**REQUIREMENT**
In duplicating the lines below, keep every word unchanged and drop the pictures.

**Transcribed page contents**
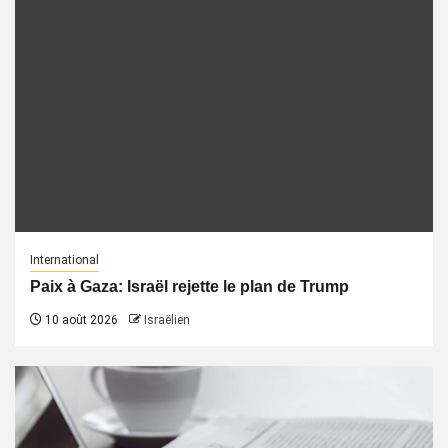
International
Paix à Gaza: Israël rejette le plan de Trump
10 août 2026
Israëlien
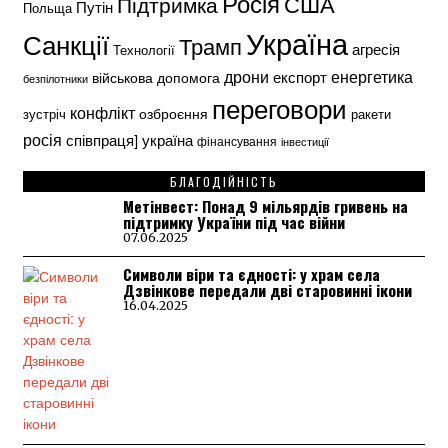
Росія
США
Підтримка
Путін
Польща
Україна
Санкції
Трамп
агресія
Технології
енергетика
дрони
експорт
військова допомога
безпілотники
переговори
конфлікт
озброєння
зустріч
ракети
росія
україна
співпраця]
фінансування
інвестиції
БЛАГОДІЙНІСТЬ
Метінвест: Понад 9 мільярдів гривень на
підтримку України під час війни
07.06.2025
Символи віри та єдності: у храм села
Дзвінкове передали дві старовинні ікони
16.04.2025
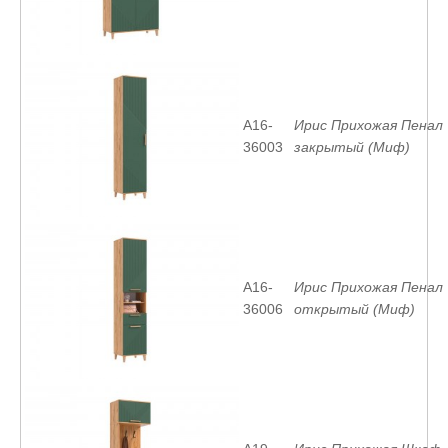
A16-
Ирис Прихожая Пенал
36003
закрытый (Миф)
A16-
Ирис Прихожая Пенал
36006
открытый (Миф)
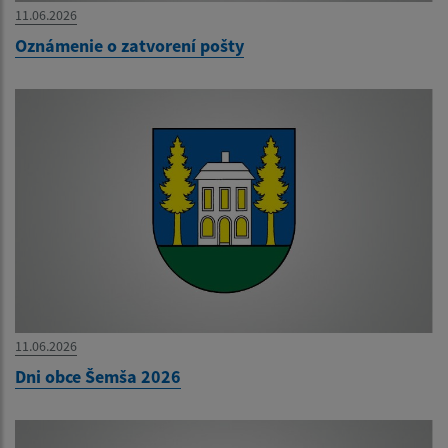
11.06.2026
Oznámenie o zatvorení pošty
11.06.2026
Dni obce Šemša 2026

**TASK OUTPUT**
International
Paix à Gaza: Israël rejette le plan de Trump
10 août 2026
Israëlien
Росія
США
Підтримка
Путін
Польща
Україна
Санкції
Трамп
агресія
Технології
енергетика
дрони
експорт
військова допомога
безпілотники
переговори
конфлікт
озброєння
зустріч
ракети
росія
україна
співпраця]
фінансування
інвестиції
БЛАГОДІЙНІСТЬ
Метінвест: Понад 9 мільярдів гривень на
підтримку України під час війни
07.06.2025
Символи віри та єдності: у храм села
Дзвінкове передали дві старовинні ікони
16.04.2025
A16-
Ирис Прихожая Пенал
36003
закрытый (Миф)
A16-
Ирис Прихожая Пенал
36006
открытый (Миф)
11.06.2026
Oznámenie o zatvorení pošty
11.06.2026
Dni obce Šemša 2026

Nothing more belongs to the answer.